Incident location, Long Island
What Happened
An 11-year-old boy was airlifted to a local hospital with a serious leg injury after a two-vehicle collision on the Long Island Expressway in Jericho, Nassau County, on Sunday, May 10, 2026, according to the Nassau County Police Department as reported by Long Island Press. The crash occurred just before 6 p.m. and left four people injured across both vehicles.
According to the Nassau County Police Department, a 36-year-old male driver was operating a 2013 Toyota Highlander eastbound on the Long Island Expressway, heading toward Exit 41 in Jericho, when his vehicle collided with a 2016 Chevrolet Suburban. The precise circumstances that led to the collision — including whether either vehicle left its lane, the speed of either vehicle, or any other contributing factors — had not been publicly detailed as of the writing of this report. The NCPD’s Homicide Squad, which handles serious vehicular accidents in Nassau County, was assigned to investigate.
In addition to the Highlander’s driver, his two passengers were also injured in the collision, Long Island Press reported. Police records cited in that report show no further injuries beyond the four individuals — the driver, his two passengers, and the child in the Suburban — were reported at the scene. The nature and severity of the injuries sustained by the Highlander’s driver and passengers were not detailed in the police report.
The most seriously injured victim was an 11-year-old male passenger riding in the 2016 Chevrolet Suburban. Nassau County Aviation airlifted the child from the scene to a local hospital, where he was treated for what the NCPD described as a serious leg injury. The deployment of Nassau County’s aviation unit underscores the medical urgency of the child’s condition at the time of the crash. No fatalities were reported in connection with the incident.
The NCPD’s Homicide Squad’s involvement in the investigation is standard procedure in Nassau County for collisions that result in serious physical injury, even in cases where criminal charges have not yet been filed. As of Long Island Press’s reporting on May 19, 2026, no arrests or charges had been announced in connection with the crash. The investigation was described as ongoing. The department did not release the names of any of the individuals involved in the crash in the report cited by Long Island Press.

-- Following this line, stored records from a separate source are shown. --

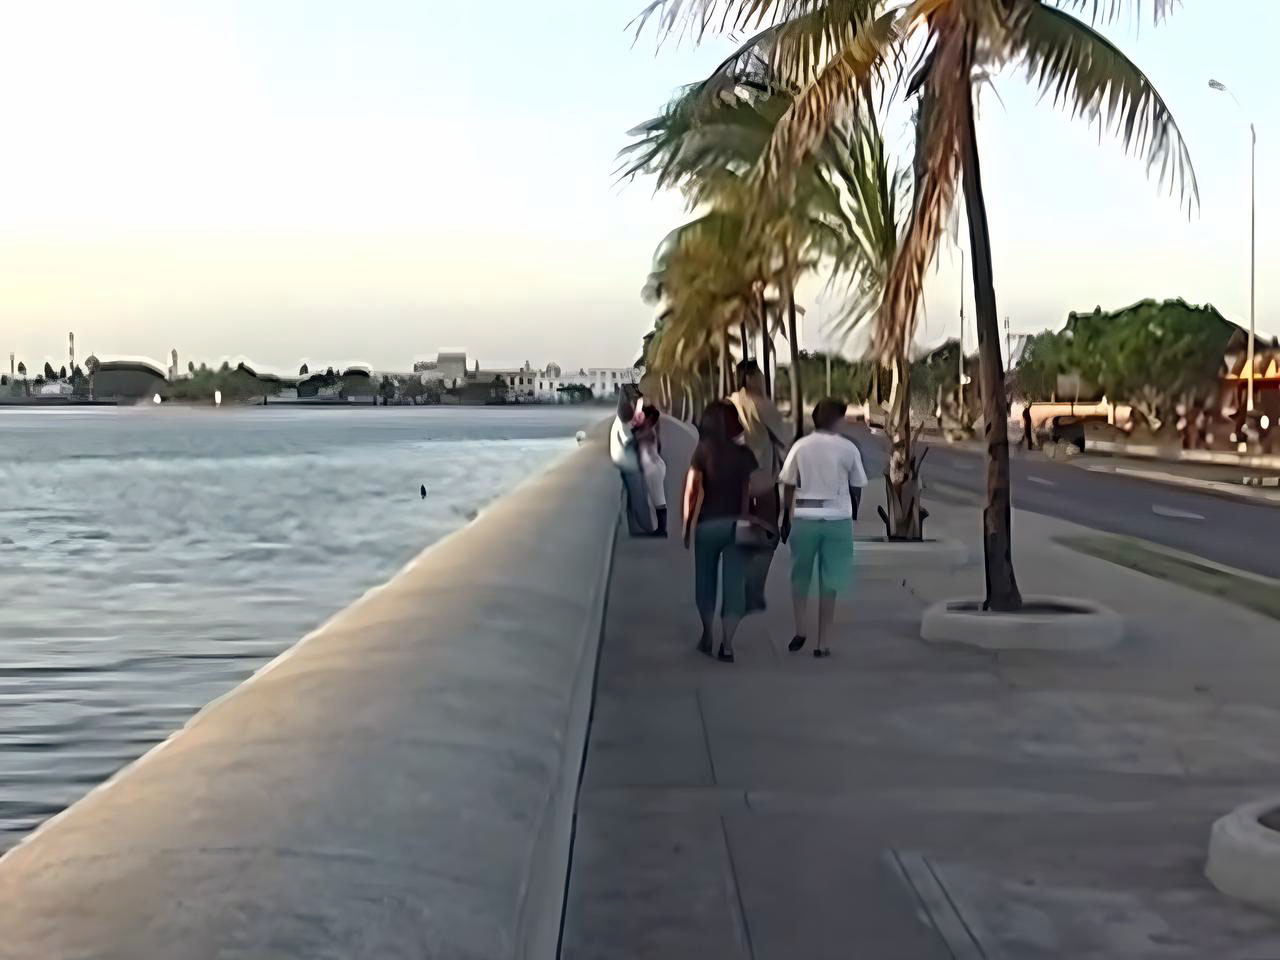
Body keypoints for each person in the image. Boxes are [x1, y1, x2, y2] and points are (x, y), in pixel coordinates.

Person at [779, 398, 868, 658]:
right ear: (837, 420)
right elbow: (857, 485)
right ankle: (823, 642)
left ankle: (800, 629)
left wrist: (786, 516)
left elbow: (788, 483)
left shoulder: (800, 446)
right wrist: (853, 513)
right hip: (837, 519)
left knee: (800, 576)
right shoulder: (848, 448)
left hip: (804, 517)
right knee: (830, 582)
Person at [682, 401, 757, 663]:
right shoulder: (745, 454)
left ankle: (707, 635)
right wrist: (747, 521)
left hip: (707, 525)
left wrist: (686, 525)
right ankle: (727, 644)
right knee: (734, 585)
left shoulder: (702, 451)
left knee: (705, 583)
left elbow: (692, 491)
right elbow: (749, 493)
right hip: (736, 525)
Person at [729, 359, 789, 612]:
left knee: (738, 536)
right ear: (751, 378)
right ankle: (753, 590)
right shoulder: (763, 405)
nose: (764, 380)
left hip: (733, 483)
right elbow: (784, 441)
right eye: (761, 376)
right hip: (762, 481)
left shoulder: (728, 404)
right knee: (768, 536)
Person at [610, 385, 653, 536]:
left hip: (623, 457)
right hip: (627, 458)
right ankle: (645, 529)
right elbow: (631, 438)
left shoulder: (623, 415)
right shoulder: (626, 418)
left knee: (634, 493)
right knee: (638, 493)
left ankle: (637, 529)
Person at [636, 404, 668, 537]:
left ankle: (662, 530)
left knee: (658, 498)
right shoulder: (649, 430)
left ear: (648, 418)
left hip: (654, 468)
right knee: (656, 498)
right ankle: (660, 529)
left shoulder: (649, 432)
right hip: (654, 466)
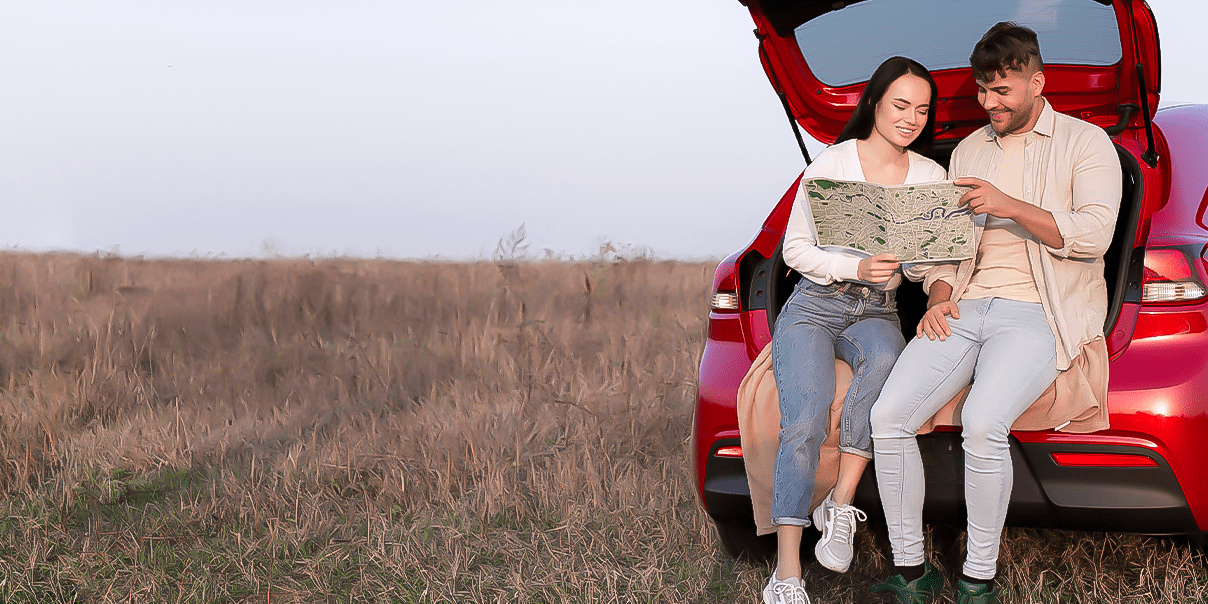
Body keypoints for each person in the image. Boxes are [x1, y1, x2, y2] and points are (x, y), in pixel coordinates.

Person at [868, 23, 1121, 604]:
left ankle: (977, 578)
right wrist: (936, 293)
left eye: (1002, 90)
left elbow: (1095, 235)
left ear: (1037, 81)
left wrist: (1009, 205)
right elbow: (948, 250)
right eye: (983, 90)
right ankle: (911, 572)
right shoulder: (969, 150)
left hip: (1038, 310)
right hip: (967, 306)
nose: (989, 104)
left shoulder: (1086, 143)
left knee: (984, 422)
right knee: (889, 416)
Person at [763, 56, 946, 604]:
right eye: (900, 105)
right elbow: (794, 251)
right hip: (815, 304)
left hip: (877, 311)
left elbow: (923, 267)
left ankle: (839, 504)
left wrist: (917, 267)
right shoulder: (832, 165)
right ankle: (787, 573)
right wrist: (855, 266)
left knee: (887, 364)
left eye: (922, 109)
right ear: (874, 103)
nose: (911, 118)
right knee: (806, 415)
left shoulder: (929, 177)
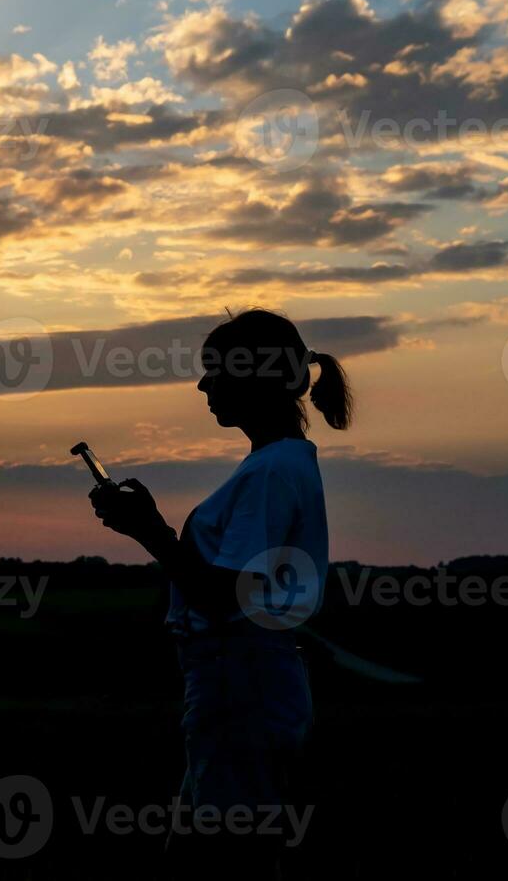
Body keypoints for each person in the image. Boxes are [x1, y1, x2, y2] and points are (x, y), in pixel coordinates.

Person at [88, 308, 353, 879]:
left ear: (256, 377)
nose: (203, 385)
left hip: (241, 681)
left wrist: (149, 530)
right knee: (226, 849)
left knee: (222, 861)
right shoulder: (278, 464)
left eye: (216, 371)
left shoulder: (269, 474)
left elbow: (224, 597)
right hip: (246, 678)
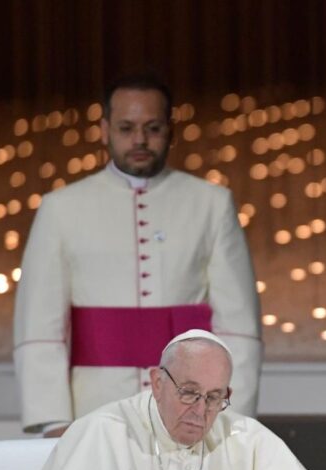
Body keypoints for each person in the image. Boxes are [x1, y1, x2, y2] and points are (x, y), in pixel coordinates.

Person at [14, 74, 261, 436]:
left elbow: (238, 326)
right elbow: (40, 327)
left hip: (191, 407)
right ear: (104, 130)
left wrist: (229, 416)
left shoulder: (211, 204)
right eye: (126, 128)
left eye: (153, 128)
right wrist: (54, 420)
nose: (140, 140)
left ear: (171, 130)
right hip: (92, 409)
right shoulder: (60, 208)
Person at [24, 330, 326, 470]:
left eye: (214, 397)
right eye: (188, 392)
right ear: (157, 383)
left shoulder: (244, 434)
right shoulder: (105, 428)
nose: (200, 410)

No official quotes from investigators, witnesses, or family members were included in the initial police report or the subsequent coverage. Authorities have not publicly identified any of the drivers or passengers by name, and the hometowns of those involved were not disclosed in available records.
Location & Road Context
The crash took place on the Long Island Expressway — designated I-495 — in the Jericho area of Nassau County, near Exit 41. This section of the LIE runs through one of Nassau County’s more densely traveled commuter corridors, connecting central Nassau with the Queens county line to the west and Suffolk County to the east. Exit 41 serves the Jericho Turnpike interchange, a major east-west artery in its own right.

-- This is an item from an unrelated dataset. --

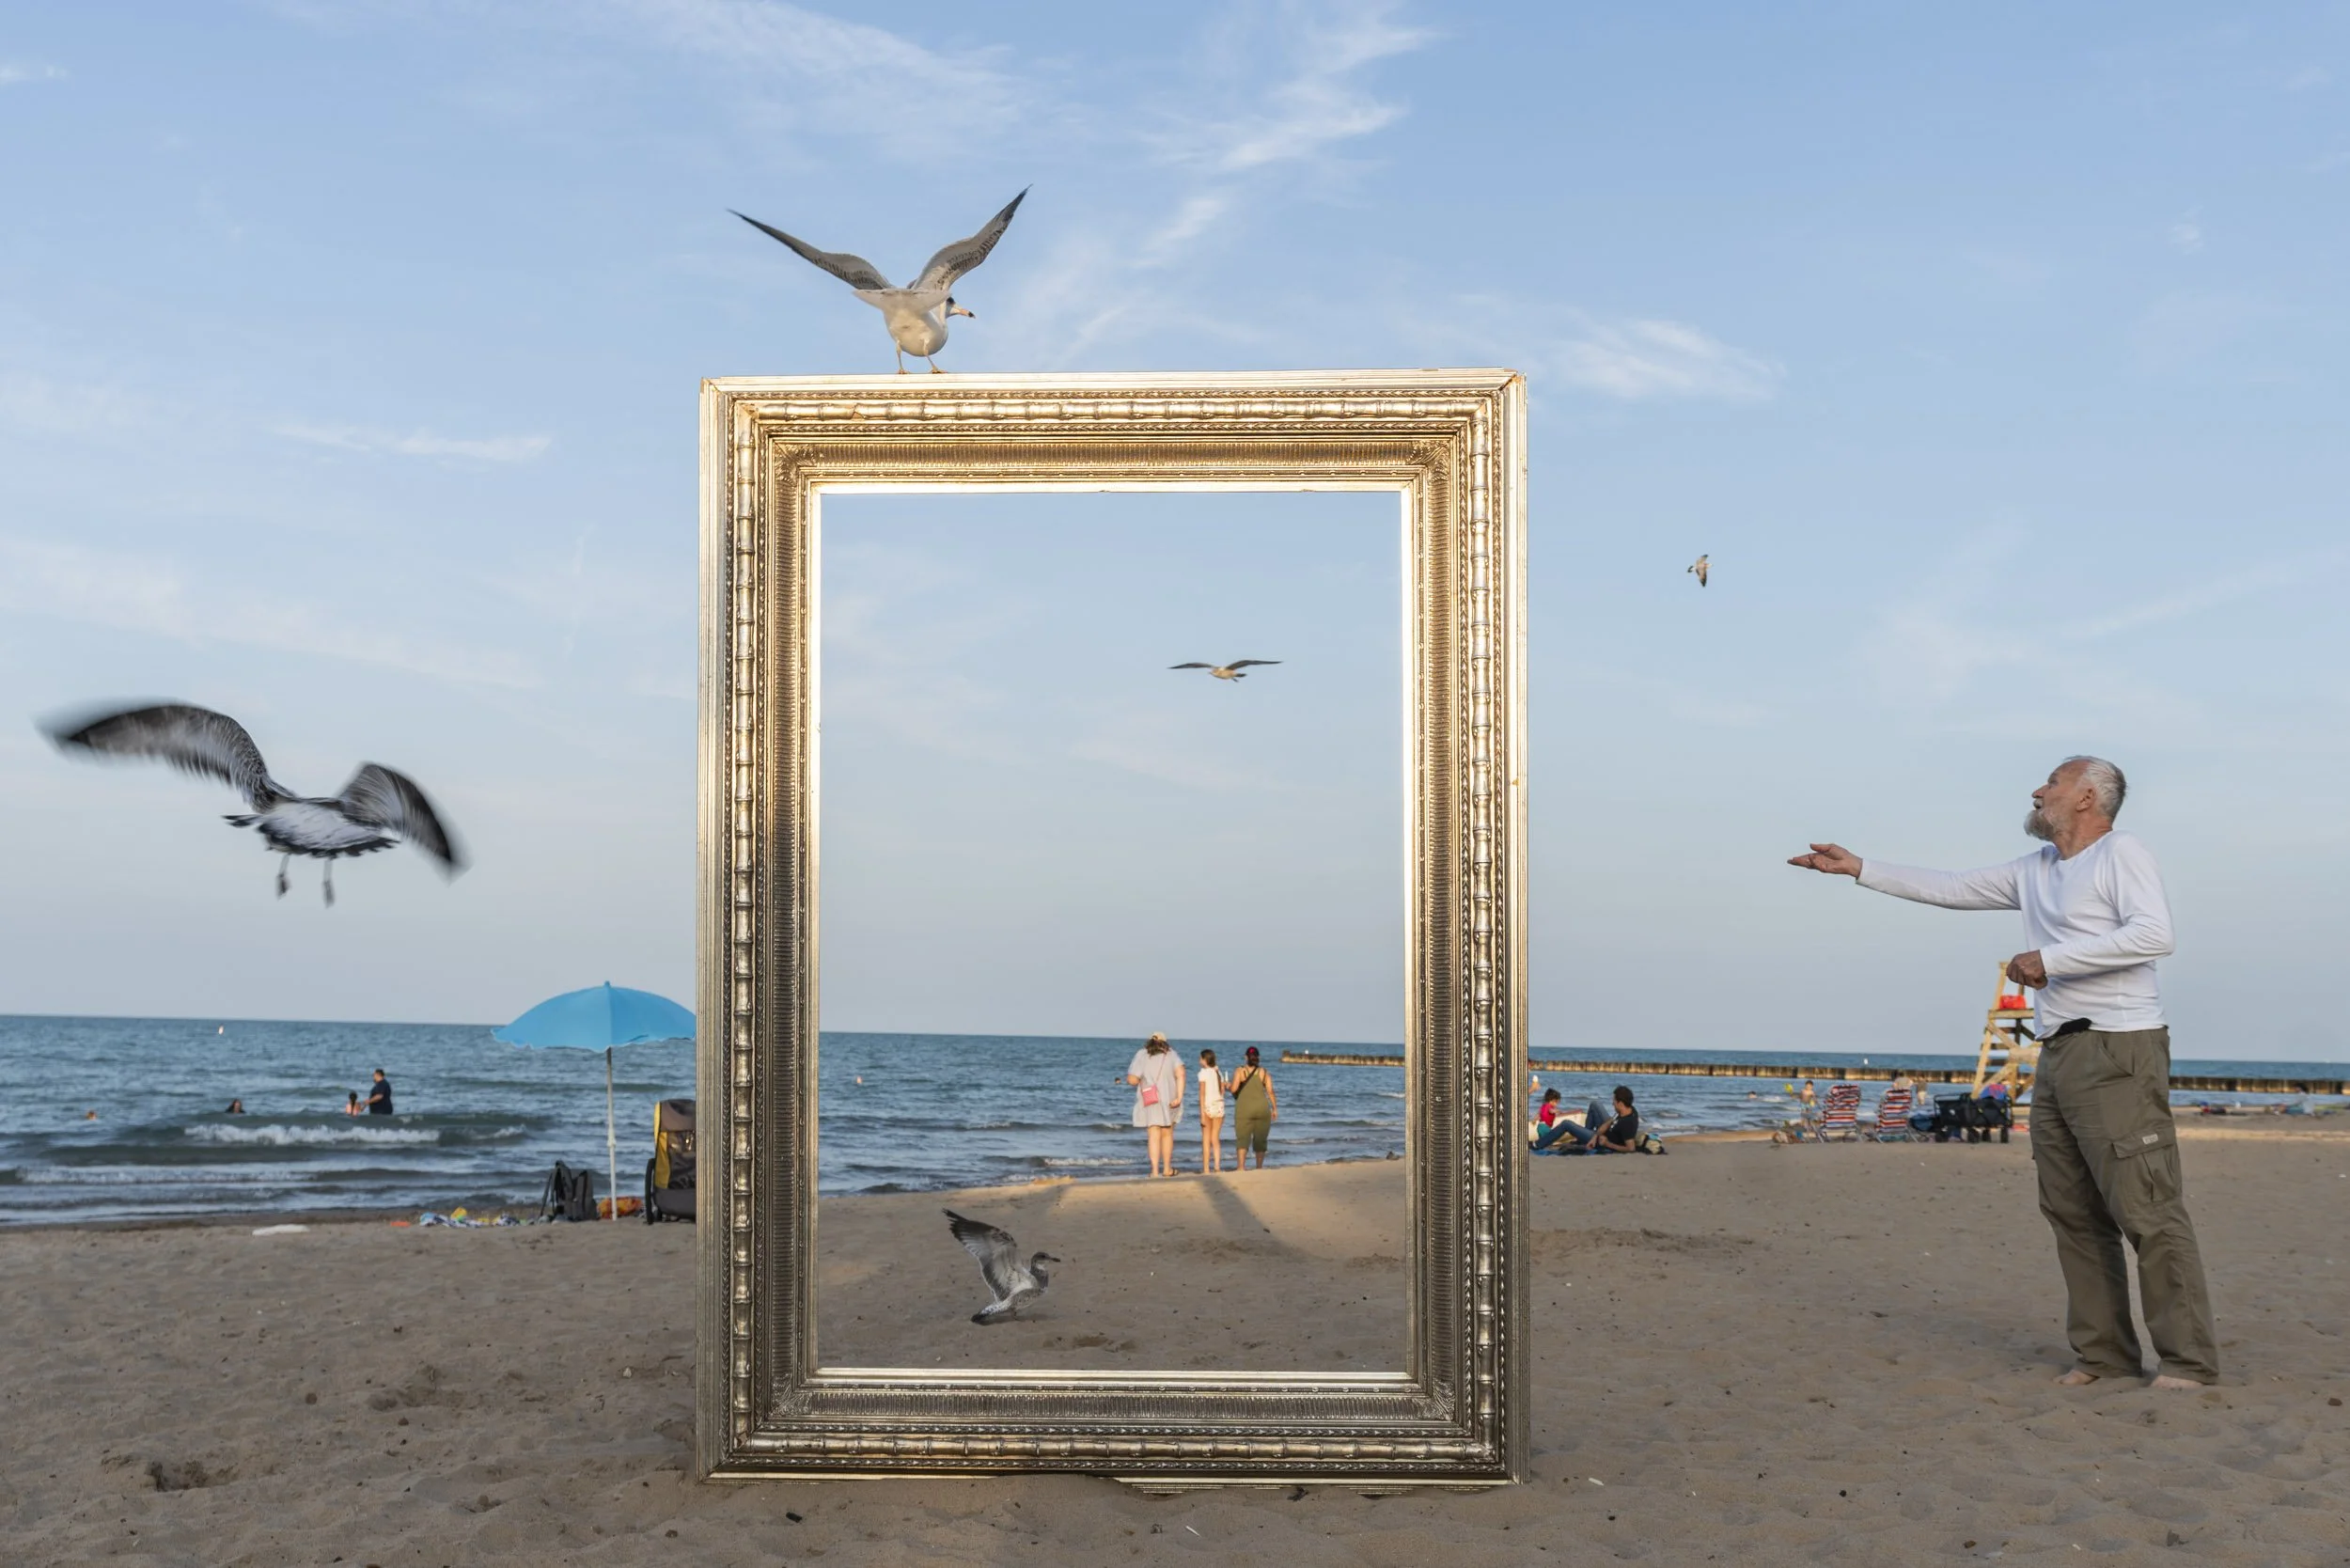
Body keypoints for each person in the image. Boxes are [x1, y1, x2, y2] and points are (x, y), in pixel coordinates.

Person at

The Long Island Expressway is one of the most incident-prone roadways on Long Island. Our database records 753 documented incidents on this corridor, including multiple crashes in the days immediately surrounding this collision. Recent incidents include a crash on I-495 on May 19, 2026, another on May 20, 2026, and a sinkhole event on May 15 that temporarily halted traffic on the same expressway. The volume and frequency of serious incidents on this road reflect its status as one of the busiest and most dangerous stretches of highway in New York State.

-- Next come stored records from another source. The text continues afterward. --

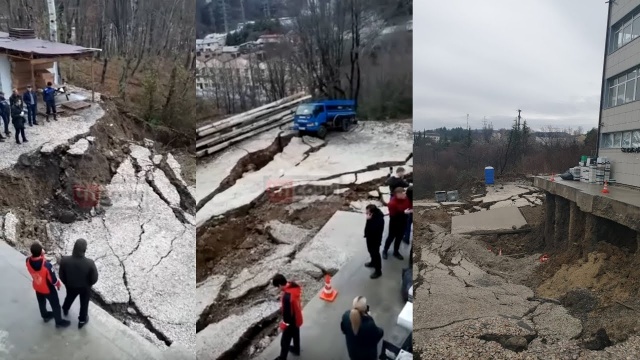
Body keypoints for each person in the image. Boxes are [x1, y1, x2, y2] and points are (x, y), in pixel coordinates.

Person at [25, 241, 71, 328]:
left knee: (41, 302)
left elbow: (35, 262)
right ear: (41, 252)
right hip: (47, 289)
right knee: (55, 305)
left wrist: (41, 255)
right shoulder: (47, 266)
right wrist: (58, 284)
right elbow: (52, 280)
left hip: (37, 286)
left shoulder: (27, 261)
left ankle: (45, 316)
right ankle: (59, 322)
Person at [59, 238, 99, 329]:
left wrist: (67, 283)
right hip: (85, 288)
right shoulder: (90, 263)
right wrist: (88, 284)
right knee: (84, 304)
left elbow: (61, 275)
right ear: (84, 250)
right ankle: (81, 321)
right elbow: (94, 279)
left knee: (69, 298)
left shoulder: (65, 260)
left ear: (74, 248)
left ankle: (65, 309)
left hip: (71, 286)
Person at [272, 274, 303, 360]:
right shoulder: (293, 286)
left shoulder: (287, 297)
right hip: (298, 317)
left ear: (279, 285)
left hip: (291, 322)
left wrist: (283, 326)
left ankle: (282, 358)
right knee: (296, 335)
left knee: (284, 342)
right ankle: (296, 349)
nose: (278, 289)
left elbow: (287, 316)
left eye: (277, 287)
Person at [383, 187, 412, 260]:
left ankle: (396, 251)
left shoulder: (406, 199)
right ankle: (385, 250)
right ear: (397, 195)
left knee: (399, 238)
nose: (405, 194)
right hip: (394, 223)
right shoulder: (392, 203)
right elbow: (393, 216)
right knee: (391, 237)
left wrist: (411, 210)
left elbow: (409, 206)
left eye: (404, 193)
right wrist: (404, 212)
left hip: (404, 222)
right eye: (403, 194)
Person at [364, 204, 385, 279]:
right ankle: (373, 262)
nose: (366, 214)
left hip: (375, 240)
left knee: (376, 254)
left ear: (372, 212)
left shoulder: (379, 219)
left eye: (367, 212)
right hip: (369, 238)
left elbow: (373, 230)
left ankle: (378, 271)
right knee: (370, 251)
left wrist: (368, 220)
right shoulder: (372, 216)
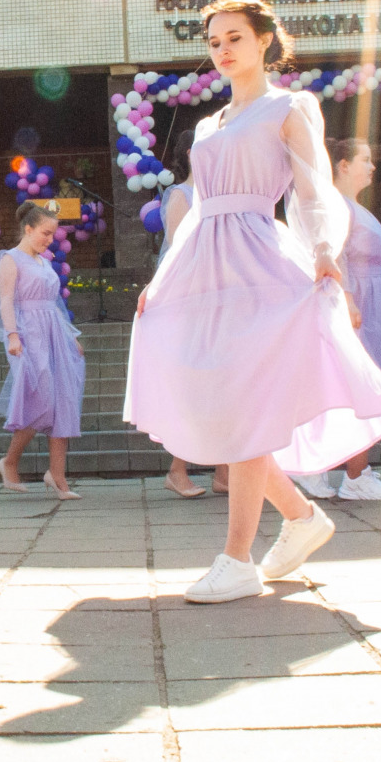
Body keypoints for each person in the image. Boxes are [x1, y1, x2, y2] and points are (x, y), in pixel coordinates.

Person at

Investigation & Legal Proceedings
The Nassau County Police Department’s Homicide Squad has taken the lead on this investigation, which is the standard investigative unit deployed in Nassau County for crashes resulting in serious physical injury. As of the most recent available reporting, no arrests had been made and no charges had been filed in connection with the May 10 collision on the LIE. The NCPD has not publicly released the names of any parties involved, and no further update to the investigation’s status had been issued at the time Long Island Press published its report on May 19, 2026. Readers with information relevant to the crash are encouraged to contact the Nassau County Police Department directly.
Broader Impact
The airlift of an 11-year-old from the scene of an LIE collision highlights the recurring danger that high-speed expressway crashes pose to younger passengers, who can sustain disproportionately severe injuries in side- or front-impact collisions. This incident comes during a particularly active stretch on the LIE, which has seen a drunk-driving crash in Holtsville that left a woman blinded and with a fractured skull just days later on May 20, 2026, reinforcing the urgent and ongoing safety concerns along Nassau and Suffolk County’s primary east-west artery.